1.  The standard applies whether the Court is considering the writ under the independent judgment test or the substantial evidence test. This is also true when the Court is deciding a purely legal issue.

2.  CCP §1094.5(e) expressly limits judicial review to the evidence in the administrative record except when: (1) the evidence could not, with due diligence, have been procedure during the administrative proceedings; or (2) the administrative body improperly excluded the evidence. Western States Petroleum Assoc. v. Superior Court (1995) 9 Cal.4th 559, 578.

3.  Evidence outside the administrative record might also be appropriately considered on issues not related to the validity of the decision being challenged such as standing and capacity to sue; affirmative defenses such as laches, estoppel and res judicata and the accuracy of the record. Western States, supra, 9 Cal.4th at 578.

4.  Sufficient record is essential to meet Petitioner’s burden. Eureka Citizens for Responsible Government v. City of Eureka. That said, in cases where the issues is purely legal and base on undisputed facts, a full record may not be necessary. Elizabeth D. v. Zolin (1993) 21 Cal.4th 347, 353.
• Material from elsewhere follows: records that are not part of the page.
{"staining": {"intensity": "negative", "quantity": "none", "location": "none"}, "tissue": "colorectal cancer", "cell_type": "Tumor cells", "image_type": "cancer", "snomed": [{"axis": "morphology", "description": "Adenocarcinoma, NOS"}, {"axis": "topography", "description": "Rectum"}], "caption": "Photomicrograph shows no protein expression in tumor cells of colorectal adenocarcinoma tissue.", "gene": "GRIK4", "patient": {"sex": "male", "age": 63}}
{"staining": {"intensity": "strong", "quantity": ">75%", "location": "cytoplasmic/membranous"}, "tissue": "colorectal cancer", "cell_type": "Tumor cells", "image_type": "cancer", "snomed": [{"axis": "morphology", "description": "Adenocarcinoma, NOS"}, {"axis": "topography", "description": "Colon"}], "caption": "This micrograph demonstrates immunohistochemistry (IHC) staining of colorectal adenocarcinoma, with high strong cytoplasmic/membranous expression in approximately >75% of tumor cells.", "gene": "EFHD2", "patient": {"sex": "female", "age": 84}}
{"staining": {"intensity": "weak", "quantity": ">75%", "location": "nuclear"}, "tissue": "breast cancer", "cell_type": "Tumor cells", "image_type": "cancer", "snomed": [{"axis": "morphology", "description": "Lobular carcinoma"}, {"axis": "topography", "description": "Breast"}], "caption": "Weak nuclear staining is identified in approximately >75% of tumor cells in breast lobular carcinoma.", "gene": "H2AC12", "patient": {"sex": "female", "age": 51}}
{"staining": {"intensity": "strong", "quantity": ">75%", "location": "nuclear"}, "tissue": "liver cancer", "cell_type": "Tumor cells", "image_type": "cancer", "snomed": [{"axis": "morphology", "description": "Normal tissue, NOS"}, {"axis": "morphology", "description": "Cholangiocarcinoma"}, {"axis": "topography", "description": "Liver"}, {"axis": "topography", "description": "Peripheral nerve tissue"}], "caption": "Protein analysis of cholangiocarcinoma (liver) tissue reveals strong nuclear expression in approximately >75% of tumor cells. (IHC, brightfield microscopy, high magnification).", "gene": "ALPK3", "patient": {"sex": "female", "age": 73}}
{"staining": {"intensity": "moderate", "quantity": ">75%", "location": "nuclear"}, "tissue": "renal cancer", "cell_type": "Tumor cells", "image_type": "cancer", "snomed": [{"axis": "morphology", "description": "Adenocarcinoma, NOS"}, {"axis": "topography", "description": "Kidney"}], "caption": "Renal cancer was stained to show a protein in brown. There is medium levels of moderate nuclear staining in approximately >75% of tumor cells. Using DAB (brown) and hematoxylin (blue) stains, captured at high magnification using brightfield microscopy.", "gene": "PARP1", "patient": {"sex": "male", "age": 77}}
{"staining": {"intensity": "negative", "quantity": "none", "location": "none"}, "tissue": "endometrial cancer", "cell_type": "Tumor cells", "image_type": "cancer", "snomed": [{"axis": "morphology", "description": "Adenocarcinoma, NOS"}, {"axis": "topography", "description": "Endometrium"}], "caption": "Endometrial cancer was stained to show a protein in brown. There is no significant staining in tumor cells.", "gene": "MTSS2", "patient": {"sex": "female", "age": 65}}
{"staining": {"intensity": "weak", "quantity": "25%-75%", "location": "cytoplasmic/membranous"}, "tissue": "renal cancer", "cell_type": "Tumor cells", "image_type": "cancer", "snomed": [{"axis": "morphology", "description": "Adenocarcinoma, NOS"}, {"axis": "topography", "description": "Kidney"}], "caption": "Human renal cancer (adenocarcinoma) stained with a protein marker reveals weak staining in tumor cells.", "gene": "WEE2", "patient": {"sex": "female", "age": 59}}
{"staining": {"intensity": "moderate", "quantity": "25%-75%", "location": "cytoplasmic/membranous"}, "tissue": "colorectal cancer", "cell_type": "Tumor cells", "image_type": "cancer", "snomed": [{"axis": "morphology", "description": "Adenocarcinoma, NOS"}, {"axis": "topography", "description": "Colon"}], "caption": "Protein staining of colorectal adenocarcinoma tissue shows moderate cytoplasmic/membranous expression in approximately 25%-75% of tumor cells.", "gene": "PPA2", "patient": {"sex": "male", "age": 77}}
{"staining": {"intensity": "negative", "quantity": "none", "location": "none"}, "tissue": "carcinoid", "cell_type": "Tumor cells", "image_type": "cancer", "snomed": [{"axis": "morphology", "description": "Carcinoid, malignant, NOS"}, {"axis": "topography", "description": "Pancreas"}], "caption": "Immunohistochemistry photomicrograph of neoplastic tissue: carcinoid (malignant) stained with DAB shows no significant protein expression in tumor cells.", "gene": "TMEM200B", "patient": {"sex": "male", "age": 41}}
5.  When to make the request. The record may be requested before filing, at the time of filing, or shortly after filing a petition. The Respondent agency may begin preparing the record as soon as the petition has been filed. However, this is a statutory and regulatory driven process. Petitioner should ascertain whether a particular statutory or regulatory scheme includes any special requirements concerning when the record must be requested.

6.  Make request in writing.

7.  Laches, burden of proof, res judicata, estoppel, validity of regulations, duress and necessity. May be supported by evidence outside the record.

8.  Bias charges.

a.  Raising the issue.

b.  Constitutional due process requires a competent and impartial tribunal in administrative hearings. The issue of bias must be raised at the administrative hearing. In APA Act cases, claim of prejudice must be raised under the procedures of Government Code § 11512(c) or the issue will be waived. Less stringent standard of impartiality than allowed for a hearing for judges in a civil matter. “The fact that an administrative agency is both accuser and judge is not considered to deprive the accused of due process of law.” Hallot v. Superior Court (1992) 3 Cal.App.4th 1575.

9.  Statute of limitation issues. In cases governed under CCP §1094.6 and the Administrative Procedures Act, request for preparation of the administrative record within 10 days after the date of the administrative decision being challenged, the applicable statute of limitations will be tolled until 30 days after the record has been delivered or mailed to the Petitioner. CCP §1094.6(d).

J.  BEWARE! Know your statutes.

1.  Different statutes have different statute of limitations and time limits.

2.  Preparation of the record can take months, certain time lines apply.

 K.  Record Preparation.

1.  The Petitioner has the burden of proof and bears the burden and the cost of preparing and producing the administrative record. CCP §1094.5(a), CCP §1094.6(c).

2.  This cost may be recoverable if the Petitioner prevails.

3.  Agencies are required to prepare and produce a record.